* WHAT NEEDS TO BE DONE *
Render the lines as a Markdown table with the columns Row and Line text, skipping any blank lines. Begin at the line that contains "städtischen Peripherie, in" and end after the line that contains "aktuell 228 Carsharing-Anbieter".
#####
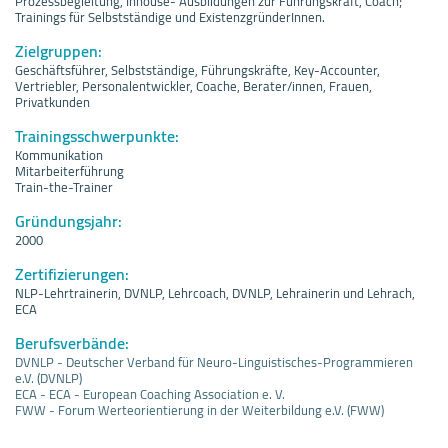
Prozessbegleitung, Inhouse- Ausbildungen zur Führungskraft, Coach;
Trainings für Selbstständige und ExistenzgründerInnen.
Zielgruppen:
Geschäftsführer, Selbstständige, Führungskräfte, Key-Accounter,
Vertriebler, Personalentwickler, Coache, Berater/innen, Frauen,
Privatkunden
Trainingsschwerpunkte:
Kommunikation
Mitarbeiterführung
Train-the-Trainer
Gründungsjahr:
2000
Zertifizierungen:
NLP-Lehrtrainerin, DVNLP, Lehrcoach, DVNLP, Lehrainerin und Lehrach,
ECA
Berufsverbände:
DVNLP - Deutscher Verband für Neuro-Linguistisches-Programmieren
e.V. (DVNLP)
ECA - ECA - European Coaching Association e. V.
FWW - Forum Werteorientierung in der Weiterbildung e.V. (FWW)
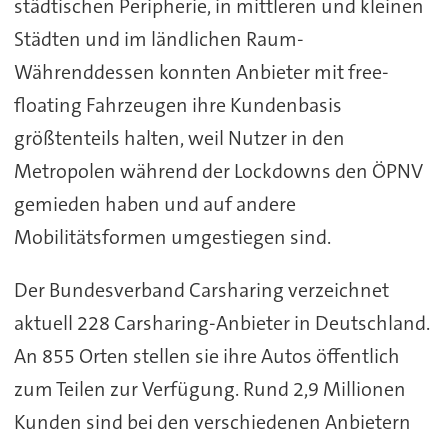
städtischen Peripherie, in mittleren und kleinen
Städten und im ländlichen Raum-
Währenddessen konnten Anbieter mit free-
floating Fahrzeugen ihre Kundenbasis
größtenteils halten, weil Nutzer in den
Metropolen während der Lockdowns den ÖPNV
gemieden haben und auf andere
Mobilitätsformen umgestiegen sind.
Der Bundesverband Carsharing verzeichnet
aktuell 228 Carsharing-Anbieter in Deutschland.
An 855 Orten stellen sie ihre Autos öffentlich
zum Teilen zur Verfügung. Rund 2,9 Millionen
Kunden sind bei den verschiedenen Anbietern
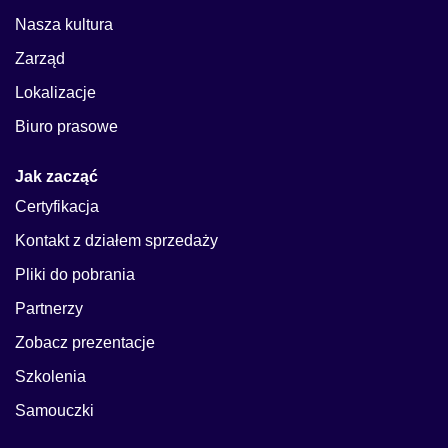
Nasza kultura
Zarząd
Lokalizacje
Biuro prasowe
Jak zacząć
Certyfikacja
Kontakt z działem sprzedaży
Pliki do pobrania
Partnerzy
Zobacz prezentacje
Szkolenia
Samouczki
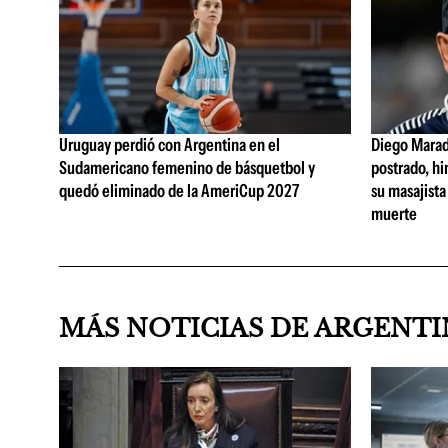
Uruguay perdió con Argentina en el
Diego Marad
Sudamericano femenino de básquetbol y
postrado, hi
quedó eliminado de la AmeriCup 2027
su masajista
muerte
MÁS NOTICIAS DE ARGENT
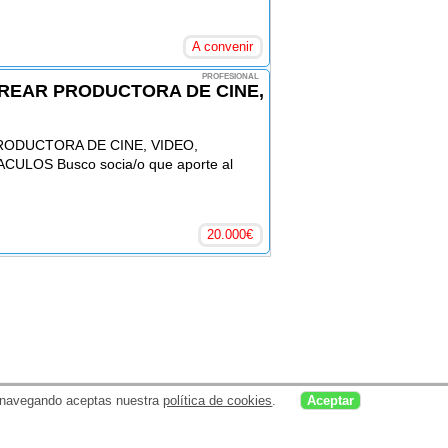
A convenir
PROFESIONAL
REAR PRODUCTORA DE CINE,
RODUCTORA DE CINE, VIDEO,
ULOS Busco socia/o que aporte al
20.000
€
uar navegando aceptas nuestra
política de cookies
.
Aceptar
#####
* RESPONSE AREA *
| Row | Line text |
|---|---|
| 1 | städtischen Peripherie, in mittleren und kleinen |
| 2 | Städten und im ländlichen Raum- |
| 3 | Währenddessen konnten Anbieter mit free- |
| 4 | floating Fahrzeugen ihre Kundenbasis |
| 5 | größtenteils halten, weil Nutzer in den |
| 6 | Metropolen während der Lockdowns den ÖPNV |
| 7 | gemieden haben und auf andere |
| 8 | Mobilitätsformen umgestiegen sind. |
| 9 | Der Bundesverband Carsharing verzeichnet |
| 10 | aktuell 228 Carsharing-Anbieter in Deutschland. |